Page 1 of 1

Regex SEO Links: Technical Error

Posted: Fri Mar 19, 2010 12:41 pm
by djstaz0ne
Hi,

I am working on a SEO Keyword linking script and i need help fixing a bug in my regex pattern.

Code: Select all

$keywordz = array("api integration salesforce integration","salesforce integration","api integration","web services");
Here is my pattern ($url can be any url):

Code: Select all

for($i=0;$i<count($keywordz);$i++){
$pattern = '!(<[^a][^>]*>[^<]*)('.$keywordz[$i].')!i';
$replacement = '$1<a href="/'.$url.'">$2</a>';
$text = preg_replace($pattern, $replacement, $text);
}

Here is the text the pattern is having problems with:

Code: Select all

<h1>Salesforce Integration and API Integration in New York</h1>
<p>Perpetual Technologies Unltd. specializes in api integration and Salesforce Integration in New York City. We have extensive experience in integrating CRM Systems with additional corporate data, utilizing web services APIs - working with SOAP and PHP. We can connect your "online work requests" to salesforce, automatically storing them in a database, and automatically generating and emailing "job tickets", listing all relevant project-related information. Salesforce Integration will help your company operate more smoothly.</p>
The Problem:
The first occurrence of "Salesforce Integration" does not get hyperlinked..

Can anyone help me out??

Thanks in advance,

Nik

Re: Regex SEO Links: Technical Error

Posted: Fri Mar 19, 2010 4:27 pm
by ridgerunner
djstaz0ne wrote:... The Problem:
The first occurrence of "Salesforce Integration" does not get hyperlinked..
Actually, the first occurrence of "Salesforce Integration" does get hyperlinked (The one following the <h1> tag). After running your code this is the result string I get (with the "missing links" highlighted in red):

Code: Select all

<h1><a href="/http://example.com">Salesforce Integration</a> and <a href="/http://example.com">API Integration</a> in New York</h1>
<p>Perpetual Technologies Unltd. specializes in <a href="/http://example.com">api integration</a> and [color=#FF0000][b]Salesforce Integration[/b][/color] in New York City. We have extensive experience in integrating CRM Systems with additional corporate data, utilizing <a href="/http://example.com">web services</a> APIs - working with SOAP and PHP. We can connect your "online work requests" to salesforce, automatically storing them in a database, and automatically generating and emailing "job tickets", listing all relevant project-related information. <a href="/http://example.com">Salesforce Integration</a> will help your company operate more smoothly.</p>
Here is what your regex is saying: Following any HTML opening or closing tag (other than an opening anchor tag), find the last occurance of the keyword prior to any left angle bracket and capture it in group 2.

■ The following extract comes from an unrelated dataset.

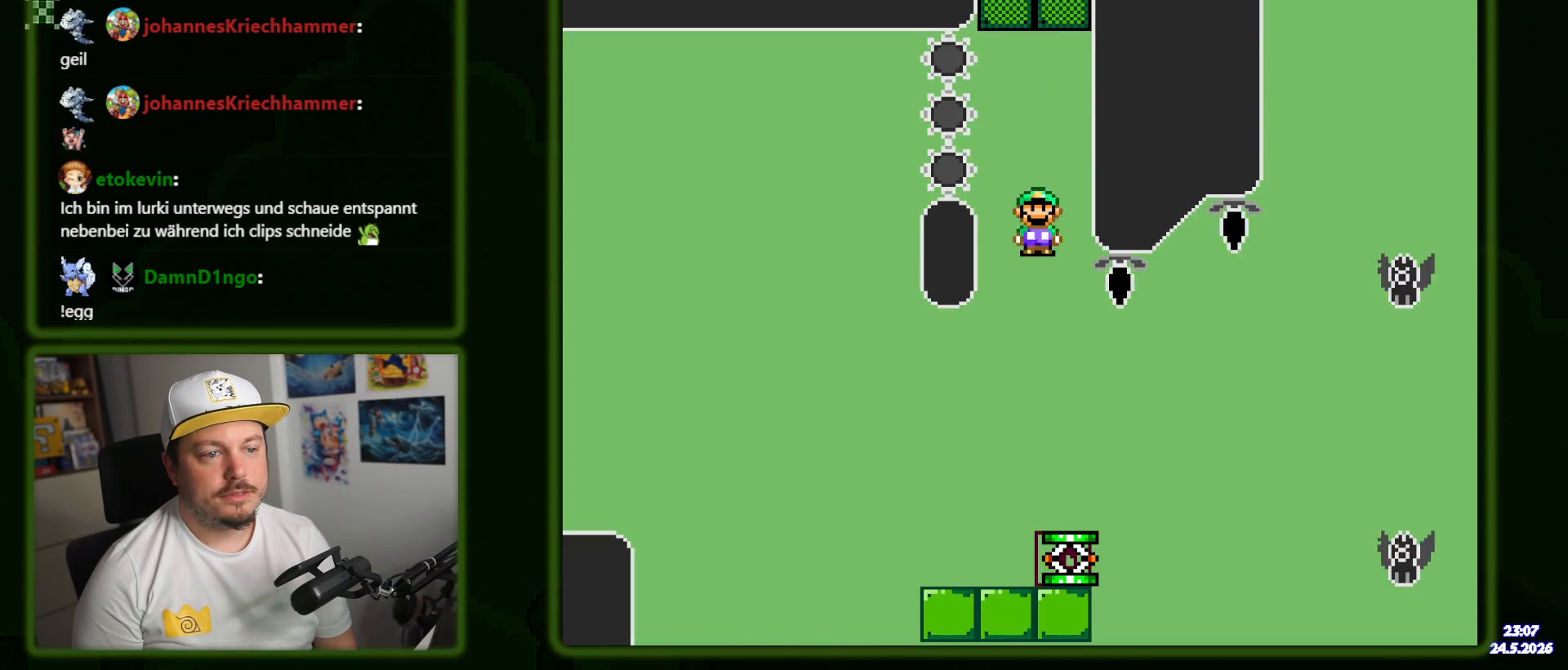
{"buttons": ["Y", "DPAD_RIGHT"], "events": [[250, "Y", "down"], [400, "DPAD_RIGHT", "down"]]}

And it is doing exactly what you are asking it to do! To illustrate the problem, lets change the sub-expression right before the keyword to use a lazy rather than greedy quantifier, by adding the '?' ungreedy modifier like so:

Code: Select all

for($i=0;$i<count($keywordz);$i++){
$pattern = '!(<[^a][^>]*>[^<]*?)('.$keywordz[$i].')!i';
$replacement = '$1<a href="/'.$url.'">$2</a>';
$text = preg_replace($pattern, $replacement, $text);
}
When you run this regex on your test data, you now match only the first occurance of the keyword like so:

Code: Select all

<h1><a href="/http://example.com">Salesforce Integration</a> and <a href="/http://example.com">API Integration</a> in New York</h1>
<p>Perpetual Technologies Unltd. specializes in <a href="/http://example.com">api integration</a> and <a href="/http://example.com">Salesforce Integration</a> in New York City. We have extensive experience in integrating CRM Systems with additional corporate data, utilizing <a href="/http://example.com">web services</a> APIs - working with SOAP and PHP. We can connect your "online work requests" to salesforce, automatically storing them in a database, and automatically generating and emailing "job tickets", listing all relevant project-related information. [color=#FF0000][b]Salesforce Integration[/b][/color] will help your company operate more smoothly.</p>
It appears that your intent is to add hyperlinks to all keywords that have not already been linkified, but this is obviously not what this regex is doing. In order to make sure that you do not add a hyperlink inside another hyperlink, you need to match whole hyperlinks and skip doing any repolacement inside them. This can be accomplished using a modified regex and the preg_replace_callback function like so:

Code: Select all

<?php // test.php version 2010-03-19
$text = '<h1>Salesforce Integration and API Integration in New York</h1>
<p>Perpetual Technologies Unltd. specializes in api integration and Salesforce Integration in New York City. We have extensive experience in integrating CRM Systems with additional corporate data, utilizing web services APIs - working with SOAP and PHP. We can connect your "online work requests" to salesforce, automatically storing them in a database, and automatically generating and emailing "job tickets", listing all relevant project-related information. Salesforce Integration will help your company operate more smoothly.</p>';
 
$keywordz = array(
    "api integration salesforce integration", // order of this array is important
    "salesforce integration",
    "api integration",
    "web services");
 
$url = 'http://example.com';
 
for ($i = 0; $i < count($keywordz); $i++) {
    $pattern = '!(<a\b[^>]*>.*?</a>)|('.$keywordz[$i].')!i';
    $text = preg_replace_callback($pattern, 're_callback', $text);
}
function re_callback($matches) {
    global $url;
    if ($matches[1]) {             // Case 1: this is a <a..>...</a>
        return $matches[1];        // return it unmodified
    }
    elseif ($matches[2]) {          // Case 2: a non-linked keyword
        return '<a href="/'.$url.'">'.$matches[2].'</a>';
    }
    exit("Error!");                // never get here
}
file_put_contents('out.txt', $text);
?>
Hope this helps! :)

Re: Regex SEO Links: Technical Error

Posted: Fri Mar 19, 2010 4:58 pm
by djstaz0ne
Thank you for your help. :D

I didn't know about the uses for the preg_replace_callback function.
Now my regex endeavors should be a lot easier.

Thanks,

-Nik